A leading newspaper, O Globo, reported Wednesday that prosecutors had recordings of Mr. Temer purportedly encouraging payments allegedly intended to silence former speaker of the House Eduardo Cunha, who was jailed in October awaiting trial on charges of corruption and money laundering.

The recordings were made by Joesley Batista, the chairman of meatpacker JBS SA, as part of a plea deal with prosecutors, according to O Globo. […]

The alleged payments supposedly made by Mr. Batista were meant to keep Mr. Cunha from cutting a plea deal in which he potentially could reveal incriminating information about Mr. Temer, according to O Globo. […]
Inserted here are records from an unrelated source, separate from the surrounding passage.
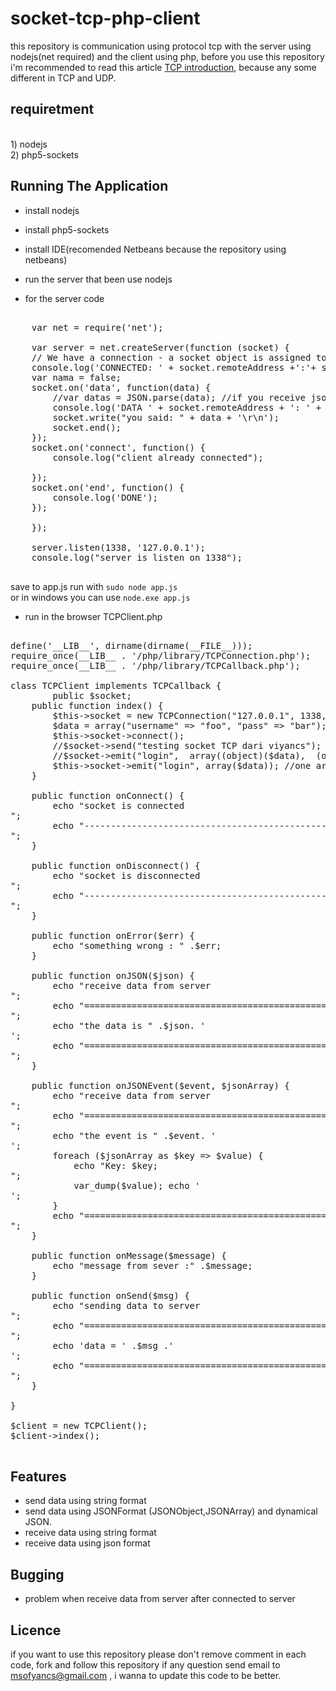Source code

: socket-tcp-php-client
============

this repository is communication using protocol tcp with the server using nodejs(net required) and the client using php, before you use this repository i'm recommended to read
this article [TCP introduction](https://github.com/viyancs/socket-udp-java-client/wiki), because any some different in TCP and UDP.
<br>

requiretment 
-----------------------
<br>
1) nodejs <br>
2) php5-sockets



Running The Application
-----------------------

* install nodejs <br>
* install php5-sockets <br>
* install IDE(recomended Netbeans because the repository using netbeans) <br>
	 
* run the server that been use nodejs<br>

* for the server code  <br>
<pre>

    var net = require('net');

    var server = net.createServer(function (socket) {
    // We have a connection - a socket object is assigned to the connection automatically
    console.log('CONNECTED: ' + socket.remoteAddress +':'+ socket.remotePort);
    var nama = false;
    socket.on('data', function(data) {    
        //var datas = JSON.parse(data); //if you receive json must be parse 
        console.log('DATA ' + socket.remoteAddress + ': ' + data);  
        socket.write("you said: " + data + '\r\n');
        socket.end();
    });
    socket.on('connect', function() {
        console.log("client already connected");

    });
    socket.on('end', function() {
        console.log('DONE');
    });

    });

    server.listen(1338, '127.0.0.1');
    console.log("server is listen on 1338");

</pre>


save to app.js run with `sudo node app.js` <br> or in windows you can use `node.exe app.js` 

* run in the browser TCPClient.php<br>
<pre>

define('__LIB__', dirname(dirname(__FILE__)));
require_once(__LIB__ . '/php/library/TCPConnection.php');
require_once(__LIB__ . '/php/library/TCPCallback.php');

class TCPClient implements TCPCallback {
        public $socket;
    public function index() {
        $this->socket = new TCPConnection("127.0.0.1", 1338, $this);
        $data = array("username" => "foo", "pass" => "bar");
        $this->socket->connect();
        //$socket->send("testing socket TCP dari viyancs"); // format string only
        //$socket->emit("login",  array((object)($data),  (object)($data1))); //multy dimension json
        $this->socket->emit("login", array($data)); //one array dimension json
    }

    public function onConnect() {
        echo "socket is connected </br>";
        echo "-------------------------------------------------------------</br>";
    }

    public function onDisconnect() {
        echo "socket is disconnected </br>";
        echo "-------------------------------------------------------------</br>";
    }

    public function onError($err) {
        echo "something wrong : " .$err;
    }

    public function onJSON($json) {
        echo "receive data from server </br>";
        echo "=============================================================</br>";
        echo "the data is " .$json. '</br>';
        echo "=============================================================</br>";
    }

    public function onJSONEvent($event, $jsonArray) {
        echo "receive data from server </br>";
        echo "=============================================================</br>";
        echo "the event is " .$event. '</br>';
        foreach ($jsonArray as $key => $value) {
            echo "Key: $key; </br>";
            var_dump($value); echo '</br>';
        }
        echo "=============================================================</br>";
    }

    public function onMessage($message) {
        echo "message from sever :" .$message;
    }

    public function onSend($msg) {
        echo "sending data to server </br>";
        echo "=============================================================</br>";
        echo 'data = ' .$msg .'</br>';
        echo "=============================================================</br>";
    }

}

$client = new TCPClient();
$client->index();

</pre>

Features
-----------------------

* send data using string format 
* send data using JSONFormat (JSONObject,JSONArray) and dynamical JSON.
* receive data using string format
* receive data using json format


Bugging 
-----------------------

* problem when receive data from server after connected to server

Licence 
----------------------
if you want to use this repository please  don't remove comment in each code, fork and follow this repository if any question send email to msofyancs@gmail.com , i wanna to update this code to be better.

	

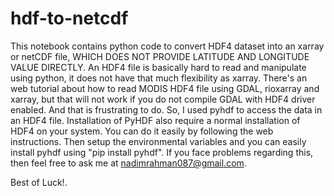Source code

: # hdf-to-netcdf
This notebook contains python code to convert HDF4 dataset into an xarray or netCDF file, WHICH DOES NOT PROVIDE LATITUDE AND LONGITUDE VALUE DIRECTLY. An HDF4 file is basically hard to read and manipulate using python, it does not have that much flexibility as xarray. 
There's an web tutorial about how to read MODIS HDF4 file using GDAL, rioxarray and xarray, but that will not work if you do not compile GDAL with HDF4 driver enabled. And that is frustrating to do.
So, I used pyhdf to access the data in an HDF4 file.
Installation of PyHDF also require a normal installation of HDF4 on your system. You can do it easily by following the web instructions. Then setup the environmental variables and you can easily install pyhdf using "pip install pyhdf".
If you face problems regarding this, then feel free to ask me at nadimrahman087@gmail.com.

Best of Luck!.
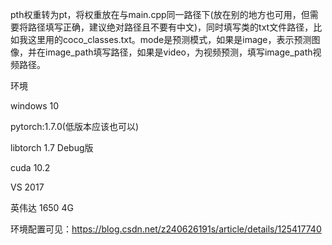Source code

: pth权重转为pt，将权重放在与main.cpp同一路径下(放在别的地方也可用，但需要将路径填写正确，建议绝对路径且不要有中文)，同时填写类的txt文件路径，比如我这里用的coco_classes.txt。mode是预测模式，如果是image，表示预测图像，并在image_path填写路径，如果是video，为视频预测，填写image_path视频路径。

环境

windows 10

pytorch:1.7.0(低版本应该也可以)

libtorch 1.7 Debug版

cuda 10.2

VS 2017

英伟达 1650 4G

环境配置可见：https://blog.csdn.net/z240626191s/article/details/125417740

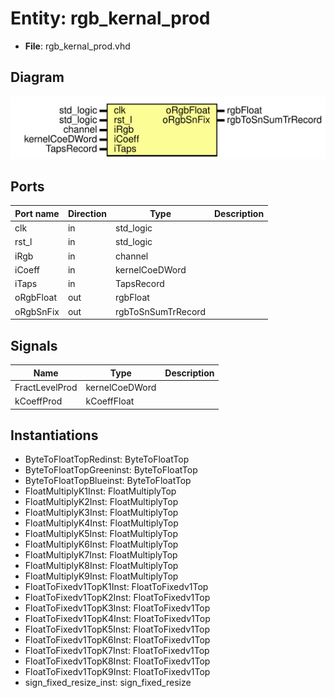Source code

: # Entity: rgb_kernal_prod 

- **File**: rgb_kernal_prod.vhd
## Diagram

![Diagram](rgb_kernal_prod.svg "Diagram")
## Ports

| Port name | Direction | Type               | Description |
| --------- | --------- | ------------------ | ----------- |
| clk       | in        | std_logic          |             |
| rst_l     | in        | std_logic          |             |
| iRgb      | in        | channel            |             |
| iCoeff    | in        | kernelCoeDWord     |             |
| iTaps     | in        | TapsRecord         |             |
| oRgbFloat | out       | rgbFloat           |             |
| oRgbSnFix | out       | rgbToSnSumTrRecord |             |
## Signals

| Name           | Type           | Description |
| -------------- | -------------- | ----------- |
| FractLevelProd | kernelCoeDWord |             |
| kCoeffProd     | kCoeffFloat    |             |
## Instantiations

- ByteToFloatTopRedinst: ByteToFloatTop
- ByteToFloatTopGreeninst: ByteToFloatTop
- ByteToFloatTopBlueinst: ByteToFloatTop
- FloatMultiplyK1Inst: FloatMultiplyTop
- FloatMultiplyK2Inst: FloatMultiplyTop
- FloatMultiplyK3Inst: FloatMultiplyTop
- FloatMultiplyK4Inst: FloatMultiplyTop
- FloatMultiplyK5Inst: FloatMultiplyTop
- FloatMultiplyK6Inst: FloatMultiplyTop
- FloatMultiplyK7Inst: FloatMultiplyTop
- FloatMultiplyK8Inst: FloatMultiplyTop
- FloatMultiplyK9Inst: FloatMultiplyTop
- FloatToFixedv1TopK1Inst: FloatToFixedv1Top
- FloatToFixedv1TopK2Inst: FloatToFixedv1Top
- FloatToFixedv1TopK3Inst: FloatToFixedv1Top
- FloatToFixedv1TopK4Inst: FloatToFixedv1Top
- FloatToFixedv1TopK5Inst: FloatToFixedv1Top
- FloatToFixedv1TopK6Inst: FloatToFixedv1Top
- FloatToFixedv1TopK7Inst: FloatToFixedv1Top
- FloatToFixedv1TopK8Inst: FloatToFixedv1Top
- FloatToFixedv1TopK9Inst: FloatToFixedv1Top
- sign_fixed_resize_inst: sign_fixed_resize
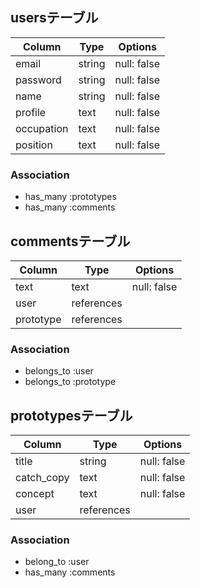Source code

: ## usersテーブル

| Column    | Type       | Options                        |
| --------- | ---------- | ------------------------------ |
| email     | string     | null: false                    |
| password  | string     | null: false                    |
| name      | string     | null: false                    |
| profile   | text       | null: false                    |
| occupation| text       | null: false                    |
| position  | text       | null: false                    |

### Association
- has_many :prototypes
- has_many :comments


## commentsテーブル

| Column    | Type       | Options                        |
| --------- | ---------- | ------------------------------ |
| text      | text       | null: false                    |
| user      | references  |                                |
| prototype | references  |                                |

### Association
- belongs_to :user
- belongs_to :prototype


## prototypesテーブル

| Column      | Type       | Options                        |
| ----------- | ---------- | ------------------------------ |
| title       | string     | null: false                    |
| catch_copy  | text       | null: false                    |
| concept     | text       | null: false                    |
| user        | references  |                                |

### Association
- belong_to :user
- has_many :comments

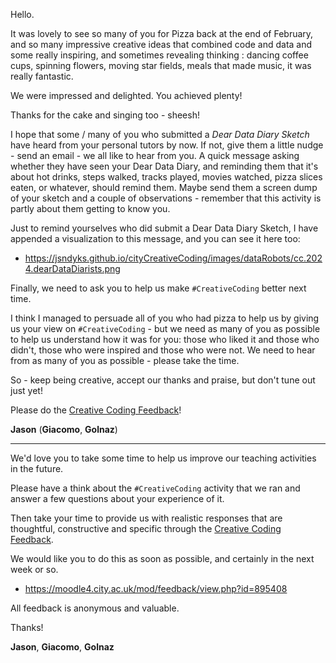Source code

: 
Hello.

It was lovely to see so many of you for Pizza back at the end of February, and so many impressive creative ideas that combined code and data and some really inspiring, and sometimes revealing thinking : dancing coffee cups, spinning flowers, moving star fields, meals that made music, it was really fantastic.

We were impressed and delighted.
You achieved plenty!

Thanks for the cake and singing too - sheesh!

I hope that some / many of you who submitted a _Dear Data Diary Sketch_ have heard from your personal tutors by now.
If not, give them a little nudge - send an email - we all like to hear from you.
A quick message asking whether they have seen your Dear Data Diary, and reminding them that it's about hot drinks, steps walked, tracks played, movies watched, pizza slices eaten, or whatever, should remind them. Maybe send them a screen dump of your sketch and a couple of observations - remember that this activity is partly about them getting to know you.  

Just to remind yourselves who did submit a Dear Data Diary Sketch, I have appended a visualization to this message, and you can see it here too:

  * https://jsndyks.github.io/cityCreativeCoding/images/dataRobots/cc.2024.dearDataDiarists.png

Finally, we need to ask you to help us make <code>#CreativeCoding</code> better next time.

I think I managed to persuade all of you who had pizza to help us by giving us your view on <code>#CreativeCoding</code> - but we need as many of you as possible to help us understand how it was for you: those who liked it and those who didn't, those who were inspired and those who were not. We need to hear from as many of you as possible - please take the time.

So - keep being creative, accept our thanks and praise, but don't tune out just yet!

Please do the [Creative Coding Feedback](https://moodle4.city.ac.uk/mod/feedback/view.php?id=895408)!

**Jason**
(**Giacomo**, **Golnaz**)

---


We'd love you to take some time to help us improve our teaching activities in the future.

Please have a think about the <code>#CreativeCoding</code> activity that we ran and answer a few questions about your experience of it.

Then take your time to provide us with realistic responses that are thoughtful, constructive and specific through the [Creative Coding Feedback](https://moodle4.city.ac.uk/mod/feedback/view.php?id=895408).

We would like you to do this as soon as possible, and certainly in the next week or so.

 * https://moodle4.city.ac.uk/mod/feedback/view.php?id=895408
 
All feedback is anonymous and valuable.

Thanks!

**Jason**, **Giacomo**, **Golnaz**

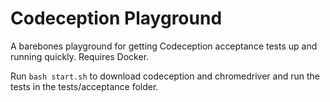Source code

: Codeception Playground
======================

A barebones playground for getting Codeception acceptance tests up and running quickly. Requires Docker.

Run `bash start.sh` to download codeception and chromedriver and run the tests in the tests/acceptance folder.
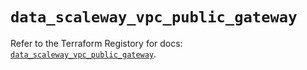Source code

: # `data_scaleway_vpc_public_gateway`

Refer to the Terraform Registory for docs: [`data_scaleway_vpc_public_gateway`](https://registry.terraform.io/providers/scaleway/scaleway/2.28.0/docs/data-sources/vpc_public_gateway).
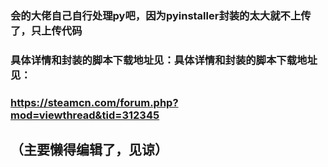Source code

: ### 会的大佬自己自行处理py吧，因为pyinstaller封装的太大就不上传了，只上传代码
### 具体详情和封装的脚本下载地址见：具体详情和封装的脚本下载地址见：
### https://steamcn.com/forum.php?mod=viewthread&tid=312345
## （主要懒得编辑了，见谅）
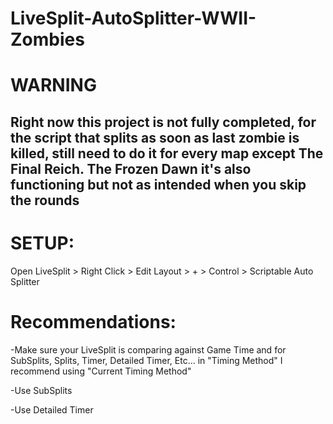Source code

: # LiveSplit-AutoSplitter-WWII-Zombies

# WARNING
## Right now this project is not fully completed, for the script that splits as soon as last zombie is killed, still need to do it for every map except The Final Reich. The Frozen Dawn it's also functioning but not as intended when you skip the rounds

# SETUP:
Open LiveSplit > Right Click > Edit Layout > + > Control > Scriptable Auto Splitter

# Recommendations:
-Make sure your LiveSplit is comparing against Game Time and for SubSplits, Splits, Timer, Detailed Timer, Etc... in "Timing Method" I recommend using "Current Timing Method"

-Use SubSplits

-Use Detailed Timer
An official impeachment request was filed Wednesday in the Lower House by opposition party Rede after the news broke. Opposition politicians including Sen. Lindbergh Farias and Sen. Vanessa Grazziotin have called for Mr. Temer’s resignation or impeachment, and Podemos, a party formerly allied to Mr. Temer, announced its break with the government.

So far, Temer has denied the allegations that he paid hush money to his former ally, and is rejecting widespread calls for his resignation. But the markets have been much less sanguine about his future: the Ibovespa stock index dropped 10 percent in morning trading, and the Brazilian real has declined by 7 percent against the dollar since the Globo‘s report dropped. With allies abandoning the president, protesters taking to the streets, and a potential leadership crisis looming, Temer’s already unpopular economic reform agenda is almost surely dead in the water.

Sadly, this kind of thing has become par for the course in Brazil. Temer, after all, only attained office after last year’s impeachment of his leftist rival Dilma Rousseff, and fallout from the “Car Wash” corruption scandal that led to her downfall has continued to plague many in Temer’s own government. Nor does the immediate future hold much hope that Brazil’s political rot can be speedily cleaned up: if Temer goes, the next in the line of succession is the speaker of the lower house of Congress, Rodrigo Maia, who is himself under investigation for graft.

With both Brazil and Venezuela mired in political and economic crisis, Latin America is in a sorry state these days—and the turmoil shows no signs of abating any time soon.